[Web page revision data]
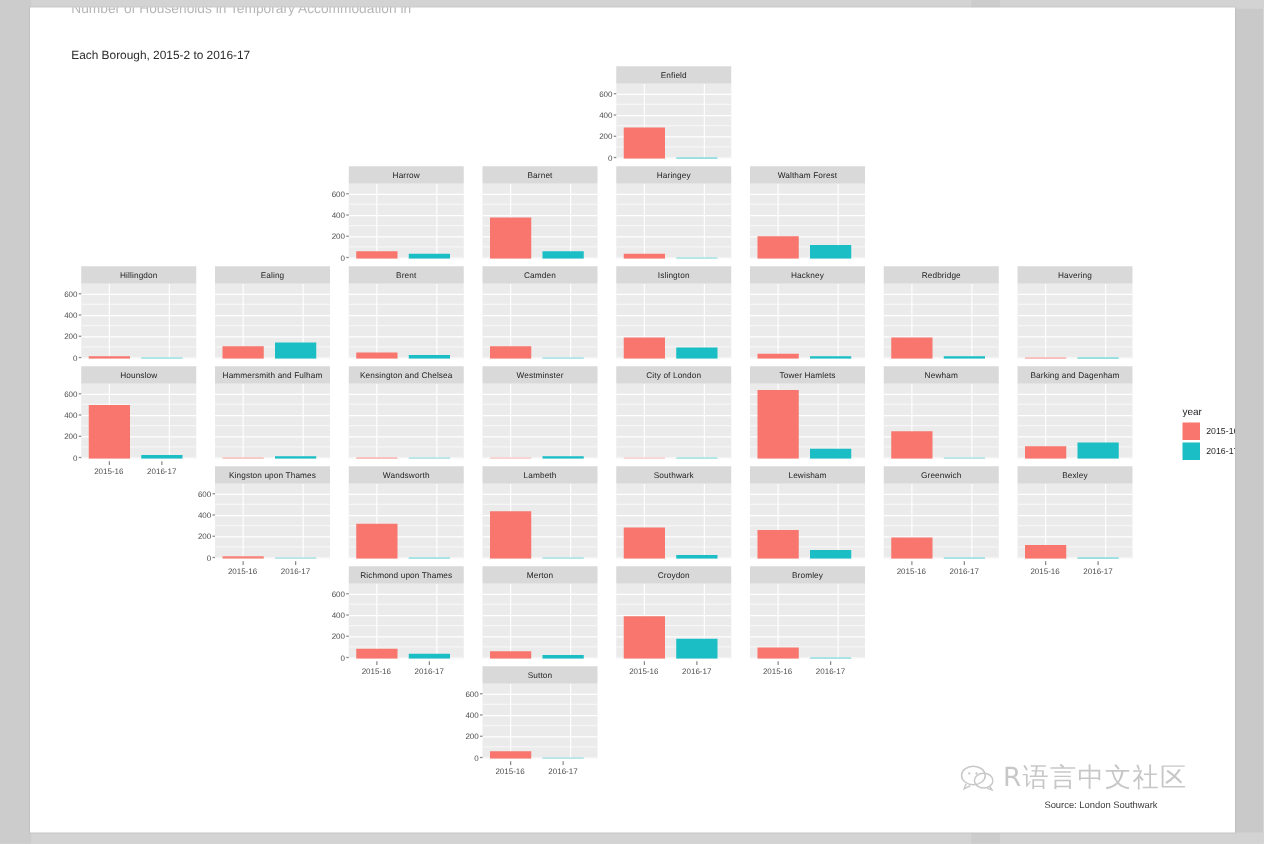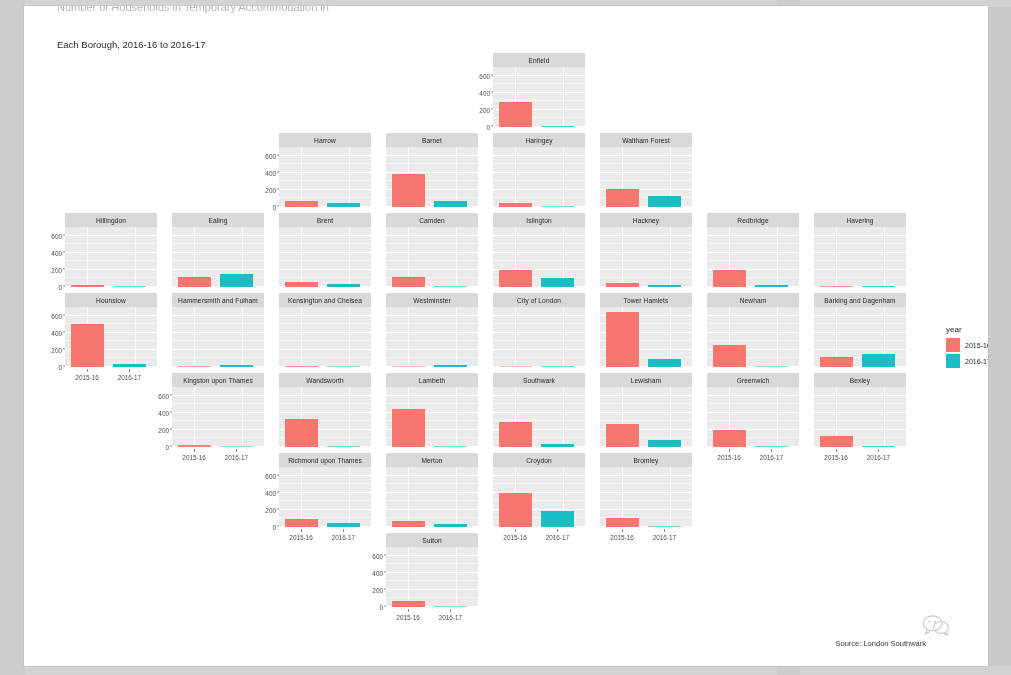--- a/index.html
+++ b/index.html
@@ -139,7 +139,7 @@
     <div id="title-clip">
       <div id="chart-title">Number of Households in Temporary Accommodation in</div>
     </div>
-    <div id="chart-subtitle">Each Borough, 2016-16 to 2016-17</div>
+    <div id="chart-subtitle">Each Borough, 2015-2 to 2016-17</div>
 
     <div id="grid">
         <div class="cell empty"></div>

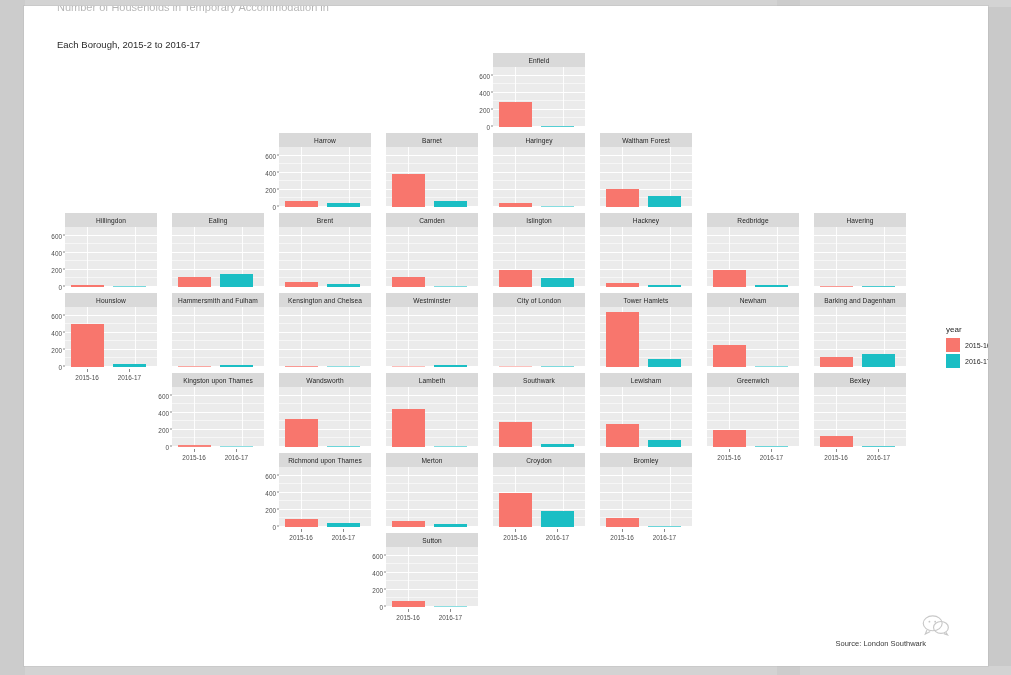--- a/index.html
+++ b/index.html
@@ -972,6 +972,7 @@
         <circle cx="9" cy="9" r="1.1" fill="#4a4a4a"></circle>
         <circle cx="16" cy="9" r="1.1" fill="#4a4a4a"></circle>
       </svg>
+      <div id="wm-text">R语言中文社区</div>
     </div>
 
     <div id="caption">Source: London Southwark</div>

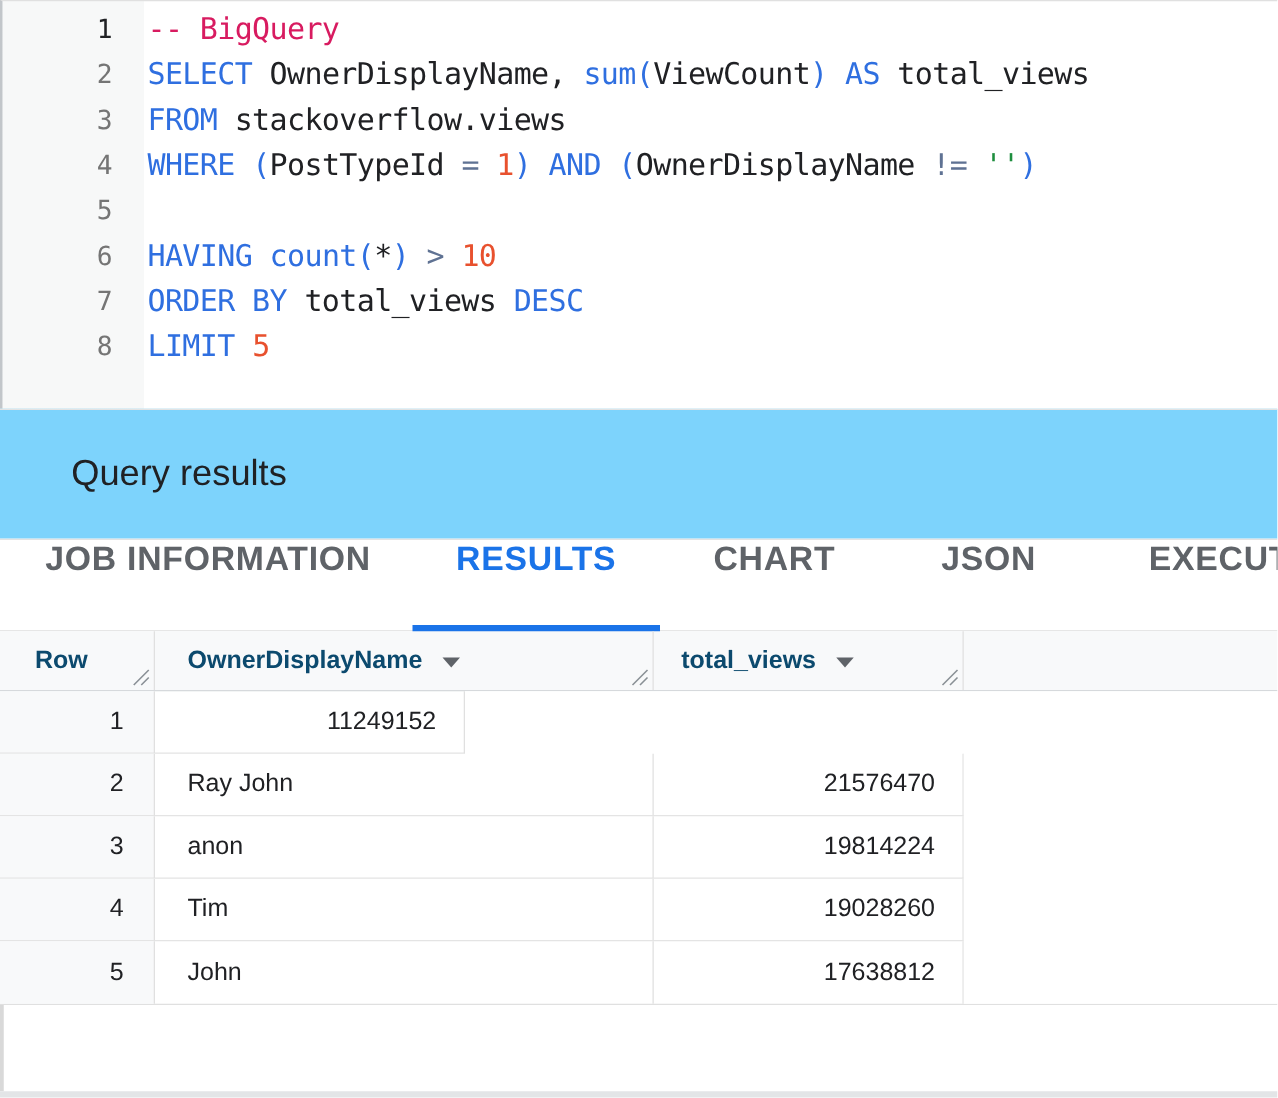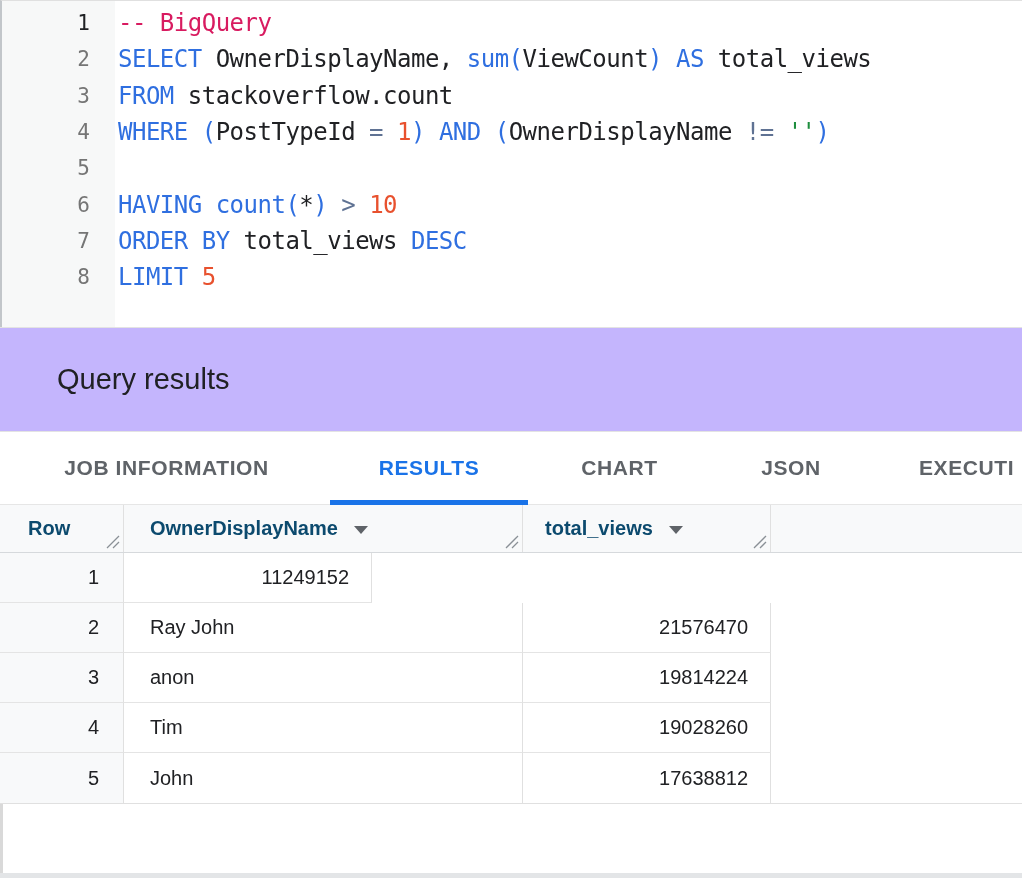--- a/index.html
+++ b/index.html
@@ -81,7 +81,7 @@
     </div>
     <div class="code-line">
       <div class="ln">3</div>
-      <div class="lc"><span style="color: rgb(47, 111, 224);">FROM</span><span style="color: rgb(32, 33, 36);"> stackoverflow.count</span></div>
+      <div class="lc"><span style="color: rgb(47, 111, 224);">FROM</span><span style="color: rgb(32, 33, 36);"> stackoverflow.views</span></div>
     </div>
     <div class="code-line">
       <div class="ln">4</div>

■ What you are asked to do ■
In the data above, find each line where the string "color" appears, then copy it.

■ Completed exercise ■
-      <div class="lc"><span style="color: rgb(47, 111, 224);">FROM</span><span style="color: rgb(32, 33, 36);"> stackoverflow.count</span></div>
+      <div class="lc"><span style="color: rgb(47, 111, 224);">FROM</span><span style="color: rgb(32, 33, 36);"> stackoverflow.views</span></div>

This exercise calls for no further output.